In our framework, the communication between different agents is controlled using a carefully designed “controller agent”. Unlike previous multi-agent frameworks that generally use hard-coded rules (fixed or random) to decide the order of agents to act, we use a “controller agent” to dynamically decide which agent should act based on the environment, dialogue history, and each agents’ goal. This allows LLM agents to “cleverly” decide when to act and interact with other LLM agents.
🛠 AI Work
What is your favorite area of research outside of generative AI?
AI For Science. I believe the power of AI can help advance other disciplines.
What are some major research breakthroughs that you think can unlock the true value of AI agent solutions?
I think prompt optimization methods (Large Language Models as Optimizers) are very promising because it allows agents to evolve without having to be re-trained.
What is the biggest challenge that can cause agent models to fail as an automation paradigm?
I think controllability and consistency issues can be the biggest challenge, that’s why we design the “symbolic control with SOP” paradigm.
Your work seems to strongly support open-source distribution models.

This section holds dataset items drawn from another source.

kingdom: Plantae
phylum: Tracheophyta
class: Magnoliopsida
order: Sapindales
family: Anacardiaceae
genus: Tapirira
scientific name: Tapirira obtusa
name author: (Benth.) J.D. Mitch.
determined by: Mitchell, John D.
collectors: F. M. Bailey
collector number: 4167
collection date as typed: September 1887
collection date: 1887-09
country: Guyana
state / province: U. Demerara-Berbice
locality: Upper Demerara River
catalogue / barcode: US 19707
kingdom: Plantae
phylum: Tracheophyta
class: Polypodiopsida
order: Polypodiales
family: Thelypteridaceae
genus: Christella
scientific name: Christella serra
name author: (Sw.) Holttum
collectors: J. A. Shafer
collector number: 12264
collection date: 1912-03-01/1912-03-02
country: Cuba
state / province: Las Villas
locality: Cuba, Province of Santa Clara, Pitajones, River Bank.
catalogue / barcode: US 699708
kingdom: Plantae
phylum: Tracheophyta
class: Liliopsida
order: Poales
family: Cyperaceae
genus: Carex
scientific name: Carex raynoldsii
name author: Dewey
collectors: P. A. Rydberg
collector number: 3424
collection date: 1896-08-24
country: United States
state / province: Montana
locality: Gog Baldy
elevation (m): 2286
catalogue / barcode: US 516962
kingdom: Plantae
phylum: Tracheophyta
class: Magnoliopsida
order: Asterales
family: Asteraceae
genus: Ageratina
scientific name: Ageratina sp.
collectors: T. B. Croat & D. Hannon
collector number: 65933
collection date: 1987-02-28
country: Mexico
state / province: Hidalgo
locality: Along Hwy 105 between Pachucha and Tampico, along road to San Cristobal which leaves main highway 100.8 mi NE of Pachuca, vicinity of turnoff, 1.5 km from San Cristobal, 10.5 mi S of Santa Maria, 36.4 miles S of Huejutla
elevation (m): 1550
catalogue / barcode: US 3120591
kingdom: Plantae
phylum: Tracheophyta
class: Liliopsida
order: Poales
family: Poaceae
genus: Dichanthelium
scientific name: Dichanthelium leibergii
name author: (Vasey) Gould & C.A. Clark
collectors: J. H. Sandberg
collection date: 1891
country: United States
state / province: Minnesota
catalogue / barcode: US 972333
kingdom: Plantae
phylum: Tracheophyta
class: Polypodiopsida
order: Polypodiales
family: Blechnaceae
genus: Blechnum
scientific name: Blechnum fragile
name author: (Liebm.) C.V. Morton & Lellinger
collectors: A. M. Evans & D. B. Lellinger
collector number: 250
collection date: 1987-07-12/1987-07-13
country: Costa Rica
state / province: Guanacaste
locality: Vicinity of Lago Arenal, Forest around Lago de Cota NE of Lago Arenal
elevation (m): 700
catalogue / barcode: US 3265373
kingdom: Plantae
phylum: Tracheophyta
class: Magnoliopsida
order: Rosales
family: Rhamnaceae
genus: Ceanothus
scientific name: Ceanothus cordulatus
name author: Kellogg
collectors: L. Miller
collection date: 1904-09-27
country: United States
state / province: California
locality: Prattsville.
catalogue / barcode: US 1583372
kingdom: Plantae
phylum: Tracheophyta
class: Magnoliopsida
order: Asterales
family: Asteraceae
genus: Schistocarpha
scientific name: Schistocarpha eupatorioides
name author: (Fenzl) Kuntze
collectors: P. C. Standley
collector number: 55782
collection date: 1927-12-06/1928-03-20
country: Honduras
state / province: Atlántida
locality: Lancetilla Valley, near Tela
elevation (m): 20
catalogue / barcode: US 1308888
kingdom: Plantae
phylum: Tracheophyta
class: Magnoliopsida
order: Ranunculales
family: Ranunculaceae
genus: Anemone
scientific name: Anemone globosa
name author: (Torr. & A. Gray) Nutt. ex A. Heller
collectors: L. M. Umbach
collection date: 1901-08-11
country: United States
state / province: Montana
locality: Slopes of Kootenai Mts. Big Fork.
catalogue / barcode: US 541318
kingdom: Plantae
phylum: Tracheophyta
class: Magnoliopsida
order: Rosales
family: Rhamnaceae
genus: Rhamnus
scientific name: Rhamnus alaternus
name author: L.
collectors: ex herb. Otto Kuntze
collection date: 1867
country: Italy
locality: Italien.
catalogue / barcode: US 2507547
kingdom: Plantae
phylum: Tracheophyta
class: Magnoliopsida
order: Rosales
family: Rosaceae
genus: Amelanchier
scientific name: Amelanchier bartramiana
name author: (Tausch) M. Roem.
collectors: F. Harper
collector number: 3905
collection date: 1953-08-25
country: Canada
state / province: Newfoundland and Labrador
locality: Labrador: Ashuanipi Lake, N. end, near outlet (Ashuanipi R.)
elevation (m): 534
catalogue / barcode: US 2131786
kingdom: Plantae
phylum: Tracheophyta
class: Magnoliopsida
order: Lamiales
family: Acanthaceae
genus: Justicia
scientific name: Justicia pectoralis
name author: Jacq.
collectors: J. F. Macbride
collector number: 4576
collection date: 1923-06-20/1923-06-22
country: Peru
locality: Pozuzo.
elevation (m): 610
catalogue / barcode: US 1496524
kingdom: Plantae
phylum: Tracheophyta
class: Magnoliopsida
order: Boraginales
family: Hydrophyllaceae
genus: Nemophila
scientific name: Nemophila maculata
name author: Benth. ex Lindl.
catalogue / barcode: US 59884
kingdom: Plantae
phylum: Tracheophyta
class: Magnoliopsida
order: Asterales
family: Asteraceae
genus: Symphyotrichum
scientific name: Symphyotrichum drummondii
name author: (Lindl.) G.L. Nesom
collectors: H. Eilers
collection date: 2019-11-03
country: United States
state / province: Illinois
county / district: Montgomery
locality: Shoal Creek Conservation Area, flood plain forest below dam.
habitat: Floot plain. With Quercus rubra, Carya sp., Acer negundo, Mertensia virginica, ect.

How do you perceive the balance between open source and closed foundation models? Who ultimately prevails in the end?
Currently AIWaves Agents supports open-source models. However, the cost of deploying open-source models is too high for most developers and users, which makes calling OpenAI or Google’s APIs become the de facto choice. I think this situation is not solely related to whether the model is open-sourced or not, but more relevant to if some company serves the model in a centralized way so users can call their APIs easily. Companies can also serve open-sourced models and make profit. I therefore believe we should have open-source models served in a centralized way by tech companies. Normal users can directly call the APIs and advanced users can deploy the same model on their own computational resources.